How to show $2^{k+2}$ divides $3^{2^k}-1$ but $2^{k+3}$ doesn't?

Question

I've got a task: Find highest power of 2 that divides $3^{2^k}-1$ so i wrote few terms and guessed that it's $2^{k+2}$, now i should show it. I tried by induction, but what i got appeals to me as a total nonsense, but i'm new to modular arithmetic, so i might be wrong!

I tried by induction, but i really failed here and turned out i showed that $$3^{2^{2k+1}} \equiv 1 (mod \ 2^{k+2})$$, so that isn't helpful.

I tried to work with eulers theorem and i got $$3^{\varphi(2^{k+2})} \equiv 1 (mod \ 2^{k+2}) \Leftrightarrow 3^{2^{k+1}} \equiv 1 (mod \ 2^{k+2})$$ but i wanted to show $$3^{2^k} \equiv 1 (mod \ 2^{k+2})$$

I'd really love to get some hints!

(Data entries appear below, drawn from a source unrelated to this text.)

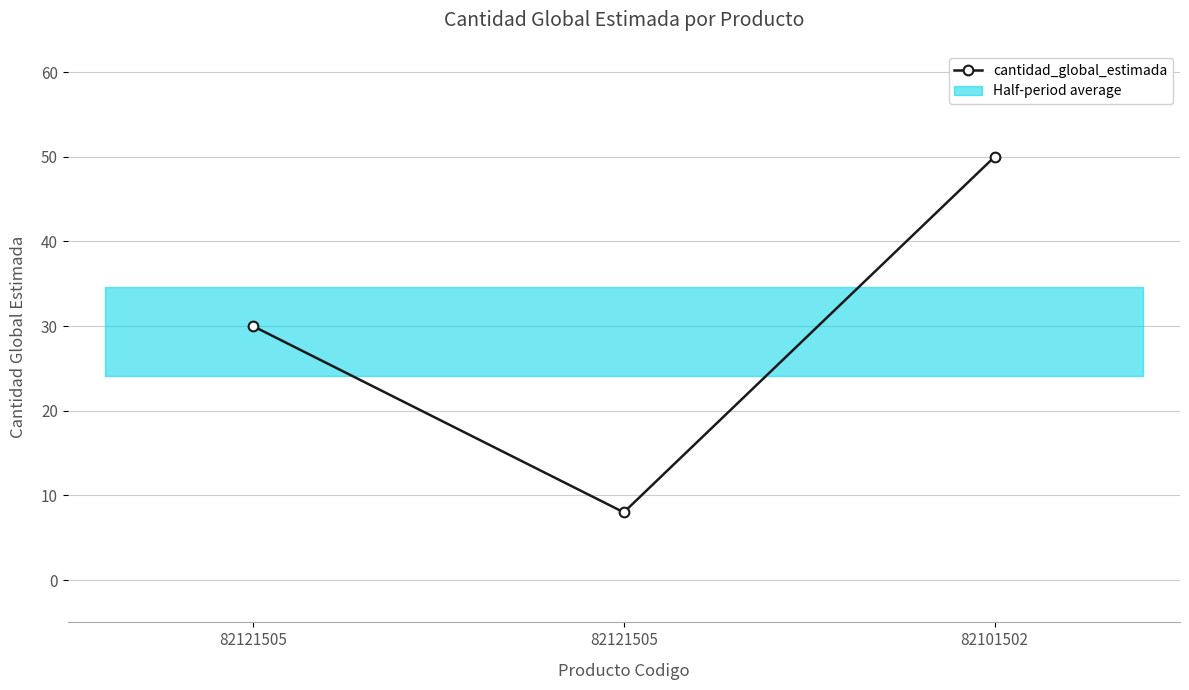

What is the difference between the maximum and minimum values?

42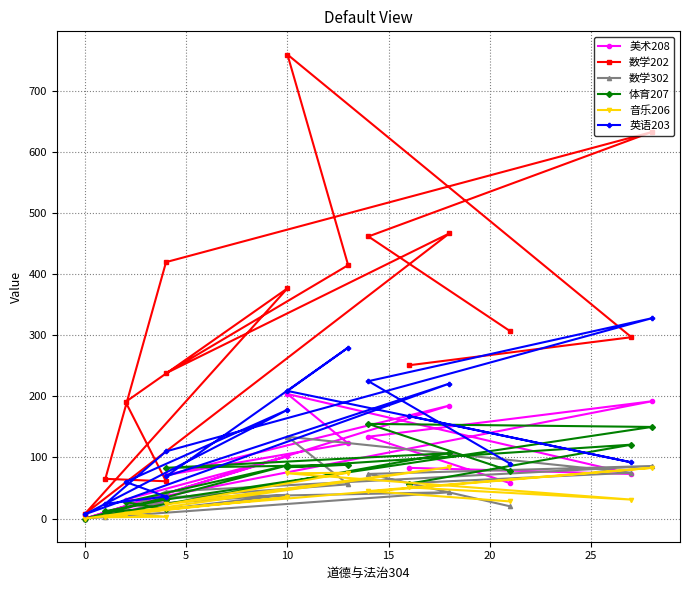

What are all the series names shown in the legend?

美术208, 数学202, 数学302, 体育207, 音乐206, 英语203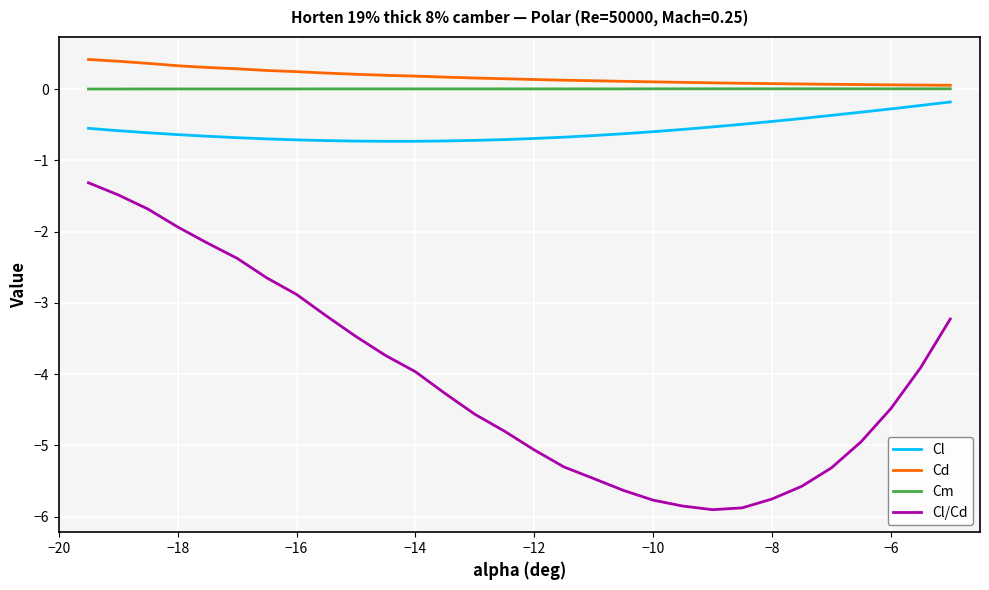

List the series in order of their peak value, lowest first.

Cl/Cd, Cl, Cm, Cd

Cheers

Answer 1

(This is not much more than a reformulation of Nishant's comment). Let $v_2(n)$ denote the highest power of $2$ dividing $n$, so $2^{v(n)}\mid n$ and $2^{v(n)+1}\not\mid n$. Then

• If $m$ is even, we have $v_2(3^m-1)=v_2((3^{m/2}-1)(3^{m/2}+1))=v_2(3^{m/2}-1)+v_2(3^{m/2}+1)$
• If $m$ is even, we have $v_2(3^m+1)=1$ because $3^m\equiv 1\pmod 4$
• If $m$ is odd, then $v(3^m-1)=1$ because $3^m\equiv -1\pmod 4$
• $v(3^1+1)=2$ (we do not need an explicit result for the general case $v(3^m+1)$ with $m$ odd

With this, you can show your conjecture $$v(3^{2^k}-1)=k+2$$ by induction for $k\ge1$. (Warning: For $k=0$, we have $v(3^{2^k}-1)=k+1$).